▸ **Aim of the task**
Count, in the entries, the lines with "scroll". Answer with the number only.

▸ **Supplied entries**
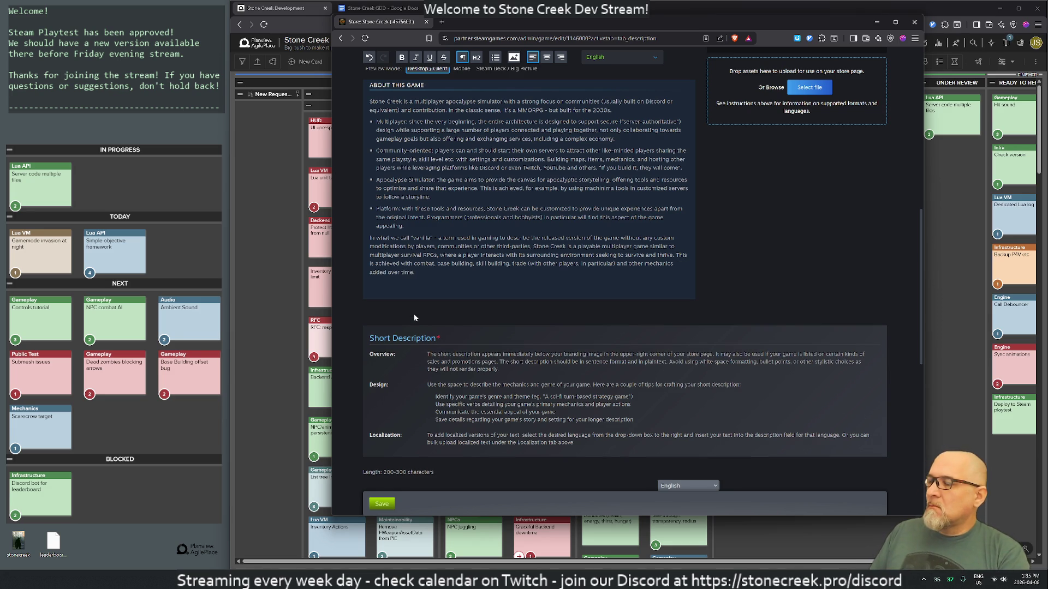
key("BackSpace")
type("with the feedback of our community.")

--

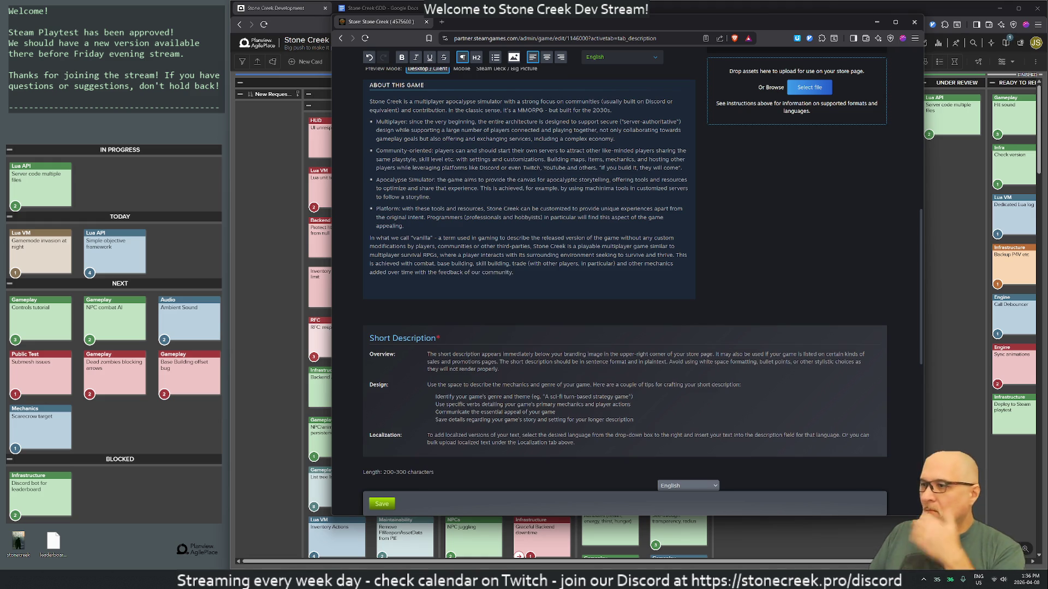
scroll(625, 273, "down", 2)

---

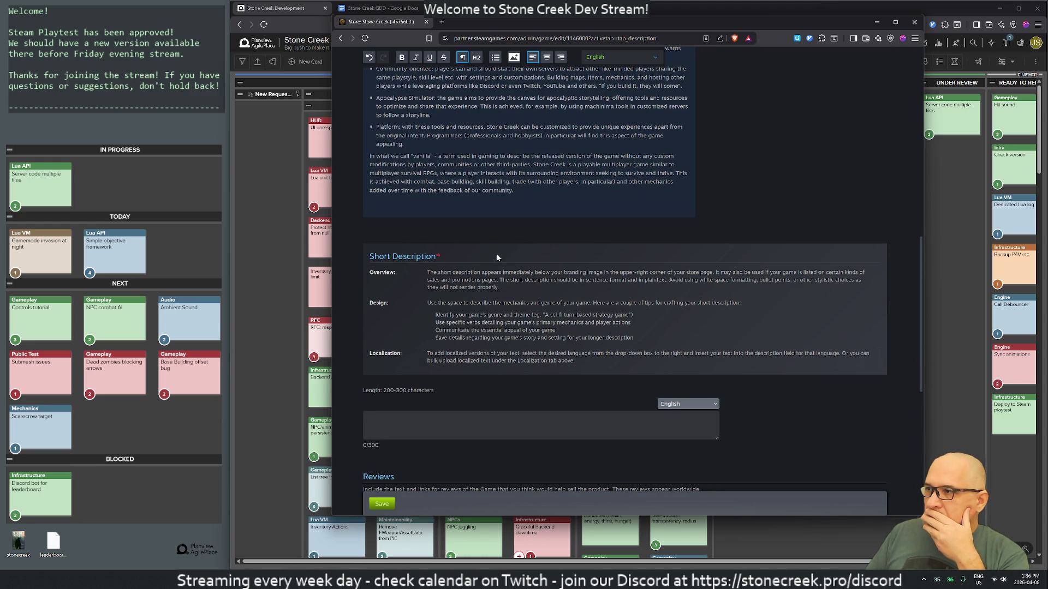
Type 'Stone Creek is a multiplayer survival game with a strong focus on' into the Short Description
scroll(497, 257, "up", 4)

▸ **Solution to this task**
2